What Tellme didn't have until this week was a partner program. It sold its hosted phone systems directly and mainly to really large companies -- think American Express and FedEx. Enter the affable Bob Crissman, longtime Microsoft Partner Program veteran and now general manager of Tellme's partner program. Crissman's building a channel for Tellme, and he's keeping partners at the forefront of the effort.

"For partners to pay attention to Tellme, we want to make sure we have a compelling model for them," Crissman told RCPU at the WPC. "They own the customer relationship. They get the professional services revenue upfront."

Here's how it works: Microsoft wholesales phone minutes -- basically the commodity in this business -- to partners, who in turn mark them up and sell them to customers. Beyond that, partners have plenty of opportunities for customization and service. And, partners own their accounts -- they do the billing, the upselling, the bundling -- unlike in Microsoft's S+S partner strategy.

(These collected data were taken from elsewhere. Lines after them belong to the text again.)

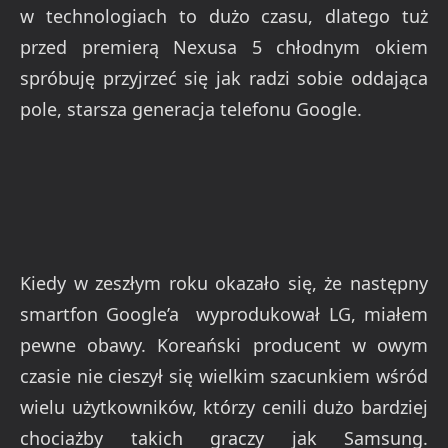
w technologiach to dużo czasu, dlatego tuż
przed premierą Nexusa 5 chłodnym okiem
spróbuję przyjrzeć się jak radzi sobie oddająca
pole, starsza generacja telefonu Google.
Kiedy w zeszłym roku okazało się, że następny
smartfon Google’a wyprodukował LG, miałem
pewne obawy. Koreański producent w owym
czasie nie cieszył się wielkim szacunkiem wśród
wielu użytkowników, którzy cenili dużo bardziej
chociażby takich graczy jak Samsung.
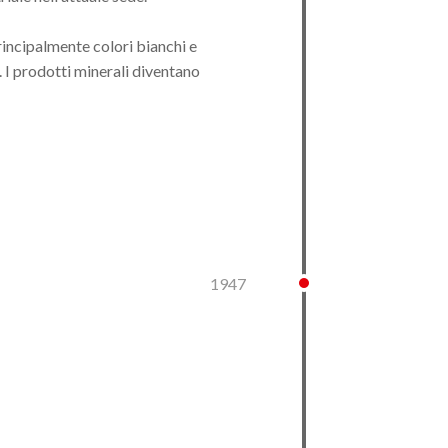
rincipalmente colori bianchi e
i. I prodotti minerali diventano
1947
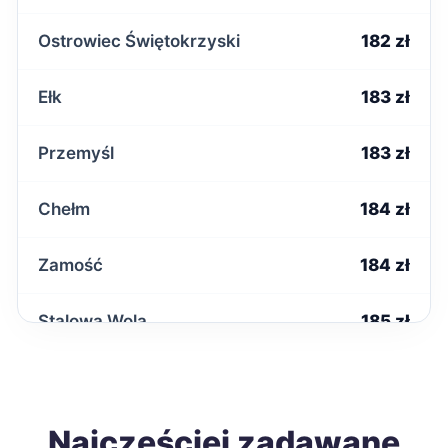
Ostrowiec Świętokrzyski
182 zł
Ełk
183 zł
Przemyśl
183 zł
Chełm
184 zł
Zamość
184 zł
Stalowa Wola
185 zł
Tarnobrzeg
185 zł
Żary
Najczęściej zadawane
185 zł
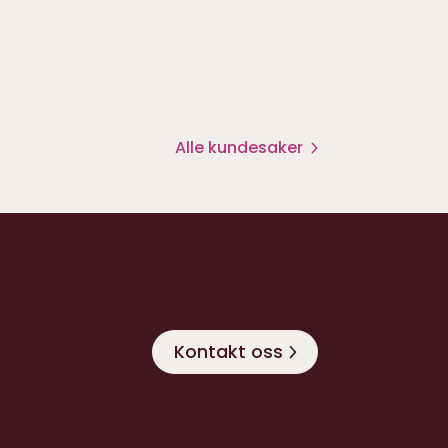
Alle kundesaker
Kontakt oss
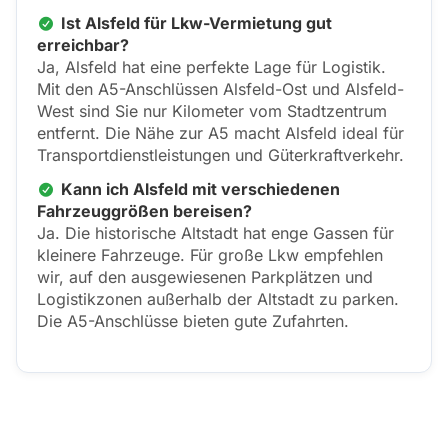
Ist Alsfeld für Lkw-Vermietung gut
erreichbar?
Ja, Alsfeld hat eine perfekte Lage für Logistik.
Mit den A5-Anschlüssen Alsfeld-Ost und Alsfeld-
West sind Sie nur Kilometer vom Stadtzentrum
entfernt. Die Nähe zur A5 macht Alsfeld ideal für
Transportdienstleistungen und Güterkraftverkehr.
Kann ich Alsfeld mit verschiedenen
Fahrzeuggrößen bereisen?
Ja. Die historische Altstadt hat enge Gassen für
kleinere Fahrzeuge. Für große Lkw empfehlen
wir, auf den ausgewiesenen Parkplätzen und
Logistikzonen außerhalb der Altstadt zu parken.
Die A5-Anschlüsse bieten gute Zufahrten.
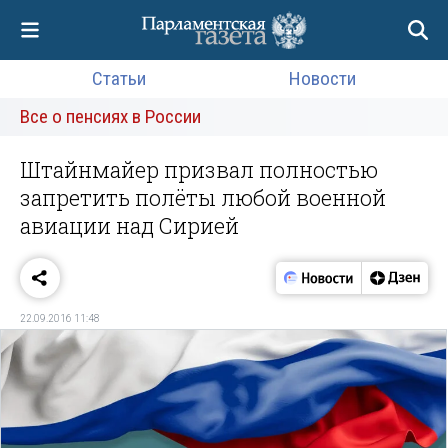
Статьи
Новости
Все о пенсиях в России
Штайнмайер призвал полностью
запретить полёты любой военной
авиации над Сирией
22.09.2016 11:48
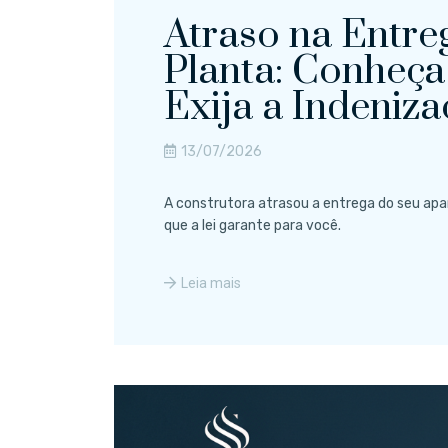
Atraso na Entre
Planta: Conheça
Exija a Indeniza
13/07/2026
A construtora atrasou a entrega do seu apa
que a lei garante para você.
Leia mais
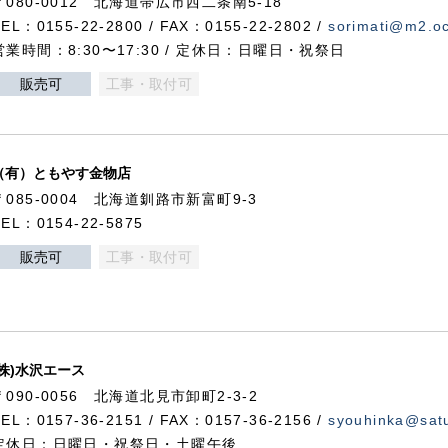
〒080-0012 北海道帯広市西二条南5-18
TEL：0155-22-2800 / FAX：0155-22-2802 /
sorimati@m2.oc
営業時間：8:30〜17:30 / 定休日：日曜日・祝祭日
販売可
工事・取付可
（有）ともやす金物店
〒085-0004 北海道釧路市新富町9-3
TEL：0154-22-5875
販売可
工事・取付可
(株)水沢エース
〒090-0056 北海道北見市卸町2-3-2
TEL：0157-36-2151 / FAX：0157-36-2156 /
syouhinka@satu
定休日：日曜日・祝祭日・土曜午後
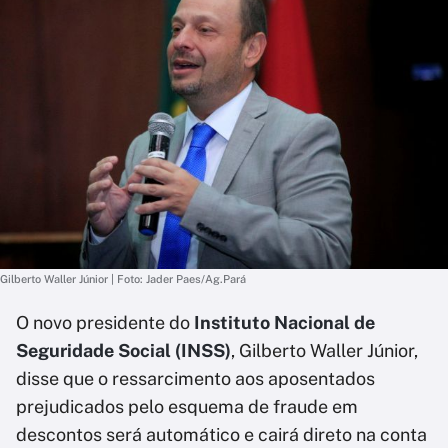
Gilberto Waller Júnior | Foto: Jader Paes/Ag.Pará
O novo presidente do
Instituto Nacional de
Seguridade Social (INSS)
, Gilberto Waller Júnior,
disse que o ressarcimento aos aposentados
prejudicados pelo esquema de fraude em
descontos será automático e cairá direto na conta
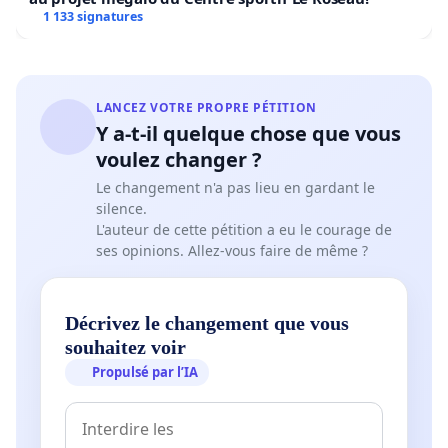
1 133 signatures
LANCEZ VOTRE PROPRE PÉTITION
Y a-t-il quelque chose que vous
voulez changer ?
Le changement n'a pas lieu en gardant le
silence.
L'auteur de cette pétition a eu le courage de
ses opinions. Allez-vous faire de même ?
Décrivez le changement que vous
souhaitez voir
Propulsé par l’IA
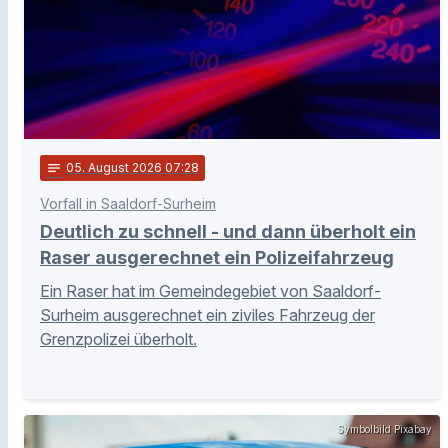
notes
05
. August 2026 07:28
Vorfall in Saaldorf-Surheim
Deutlich zu schnell - und dann überholt ein
Raser ausgerechnet ein Polizeifahrzeug
Ein Raser hat im Gemeindegebiet von Saaldorf-
Surheim ausgerechnet ein ziviles Fahrzeug der
Grenzpolizei überholt.
Symbolbild Pixabay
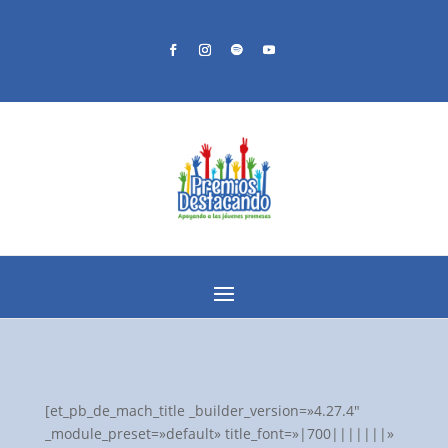
[et_pb_de_mach_title _builder_version=»4.27.4″
_module_preset=»default» title_font=»|700|||||||»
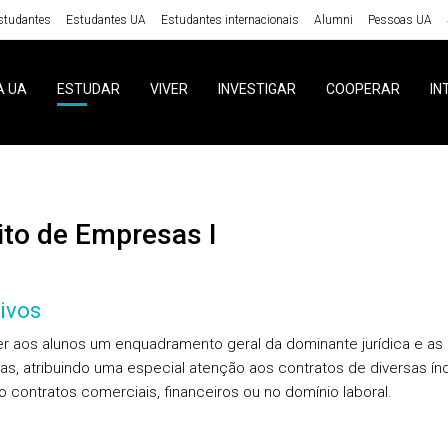
studantes
Estudantes UA
Estudantes internacionais
Alumni
Pessoas UA
A UA
ESTUDAR
VIVER
INVESTIGAR
COOPERAR
IN
reito de Empresas I
ivos
r aos alunos um enquadramento geral da dominante jurídica e as
s, atribuindo uma especial atenção aos contratos de diversas índ
o contratos comerciais, financeiros ou no domínio laboral.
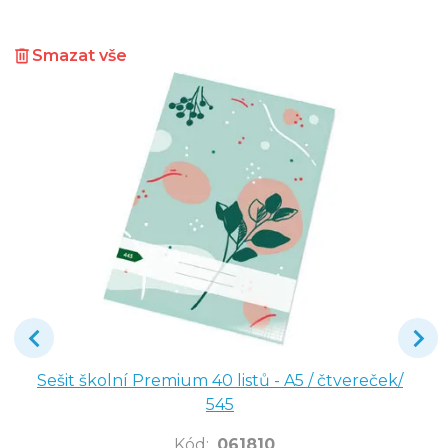
Smazat vše
Sešit školní Premium 40 listů - A5 / čtvereček/
545
Kód
:
061810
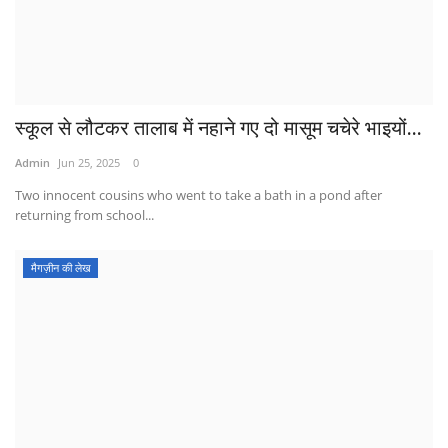
स्कूल से लौटकर तालाब में नहाने गए दो मासूम चचेरे भाइयों...
Admin
Jun 25, 2025
0
Two innocent cousins ​​who went to take a bath in a pond after
returning from school...
मैगज़ीन की लेख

"[Partners] get the professional services revenue upfront," Crissman said. "The partner is going to realize a revenue stream from that over the life of the agreement."

The deal's great for systems integrators, Crissman said, as well as for companies that have expertise either in phone systems or in speech applications -- the latter category of partner could, for instance, speech-enable a CRM system so that salespeople could update their systems over the phone rather than via a keyboard.

Crissman said that Tellme has a lot of autonomy from Microsoft and that he never really talked with the mother ship's SaaS folks about their partner strategy. Maybe, though, Microsoft should pay attention to what Crissman and his folks are doing.

Sure, it's not an apples-to-apples comparison -- Tellme's looking for 30 or 40 partners and now has one (SpeechCycle), while the Microsoft SaaS effort will involve at least tens of thousands of partners -- but Crissman and his team seem to have found a model that will work well for everybody involved. And shouldn't that always be the goal?